The Politics of Money

At present too few of us understand the financial system well enough to know how to reform it, even though, as J.K. Galbraith once remarked, ‘the process by which the banks create money is so simple, the mind is repelled’. But after the events of the last few years all of us can appreciate that the creation of credit is fraught with the potential for abuse. And even a brief examination of the historical record shows that privately owned banks have repeatedly jeopardised the common wealth by exploiting the arcane power of debt creation. Finance should be subject to a prolonged inquiry by the population organized as publics to determine whether and how it should be reformed. Perhaps they will conclude that the central banks in Britain and the United States should only give money to state institutions, either as loans or transfers, as circumstances dictate. State-owned development banks could fund industrial expansion in particular regions and sectors and defined publics would exercise responsible control over their activities. Private banks could continue to take deposits from private investors and use them to make loans. But they would no longer have access to the state’s capacity to generate near limitless credit; they would no longer be able to create bubbles in asset markets; they would no longer need to be bailed out by taxpayers who do not understand and are required to believe, the fate of the sucker through the ages.

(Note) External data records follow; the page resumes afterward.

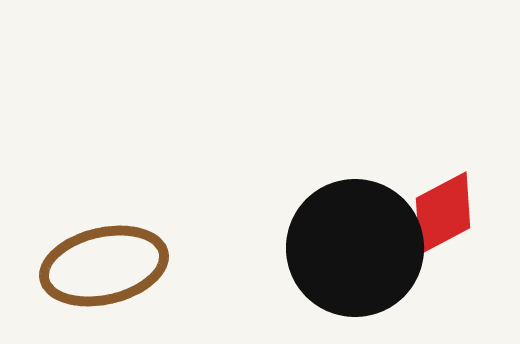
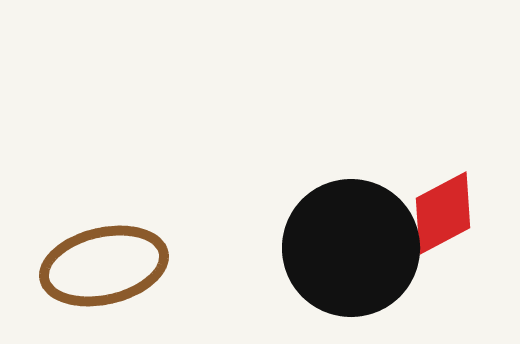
black circle: moved 4 px left
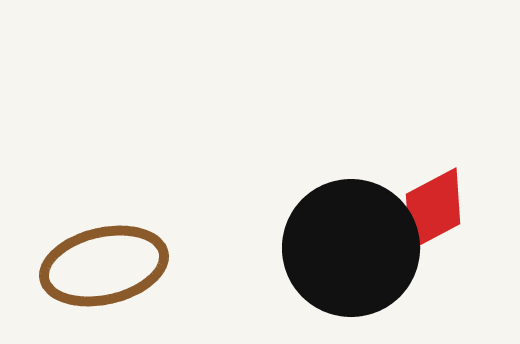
red diamond: moved 10 px left, 4 px up
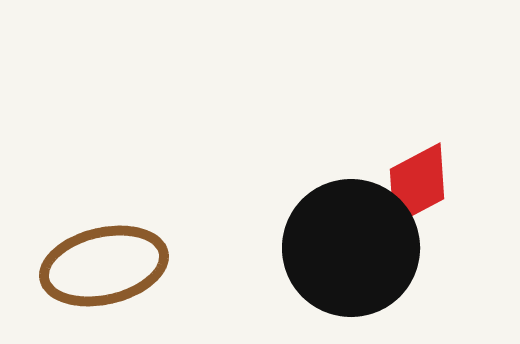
red diamond: moved 16 px left, 25 px up
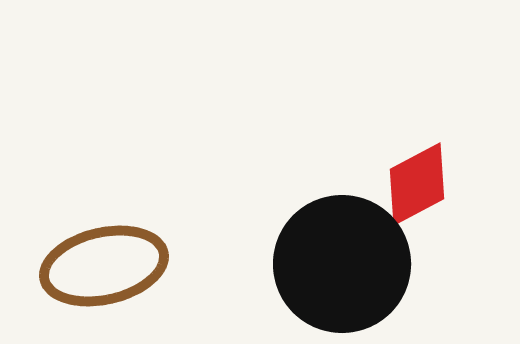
black circle: moved 9 px left, 16 px down
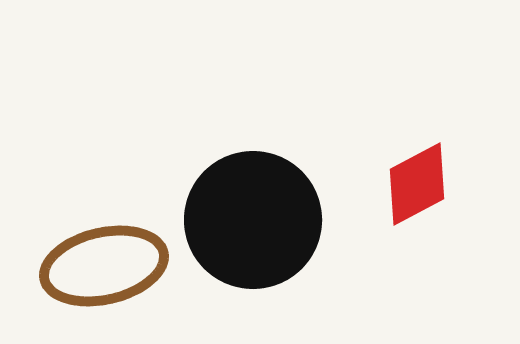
black circle: moved 89 px left, 44 px up
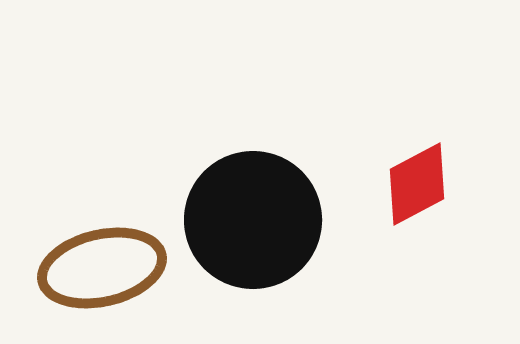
brown ellipse: moved 2 px left, 2 px down
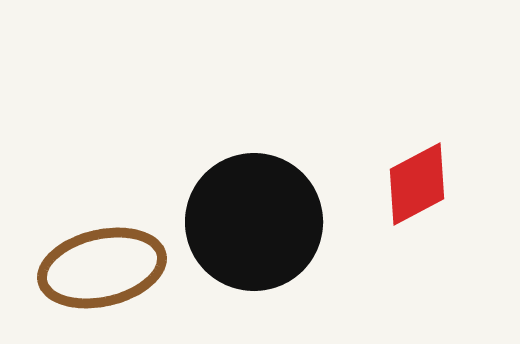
black circle: moved 1 px right, 2 px down
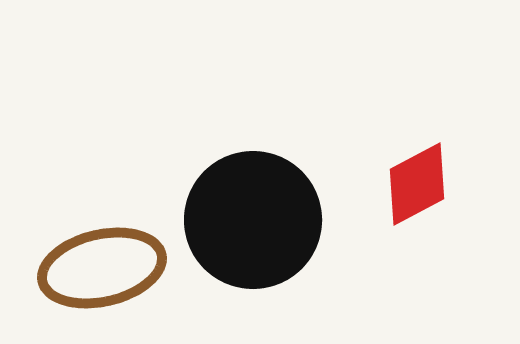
black circle: moved 1 px left, 2 px up
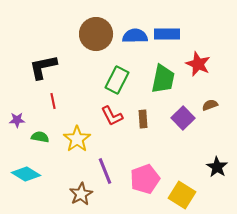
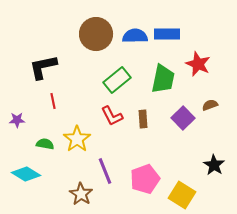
green rectangle: rotated 24 degrees clockwise
green semicircle: moved 5 px right, 7 px down
black star: moved 3 px left, 2 px up
brown star: rotated 10 degrees counterclockwise
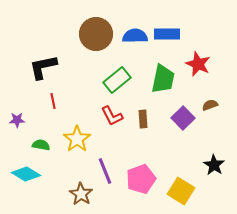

Of course a public system of credit might lead to reckless cronyism or bureaucratic torpor. But the current system already does. Employee-owned companies might become unjust and sclerotic. But the corporations they would replace already are. Once generally distributed knowledge can provide the basis for legislation the people might still decide that the current structure of the private sector cannot be improved without unacceptable risks. Or they might decide to abolish private property and try to create a world without exploitation. My own hope is that they will move to democratise the workplace and the system of credit in the context of a steady shift from private opulence to public justice.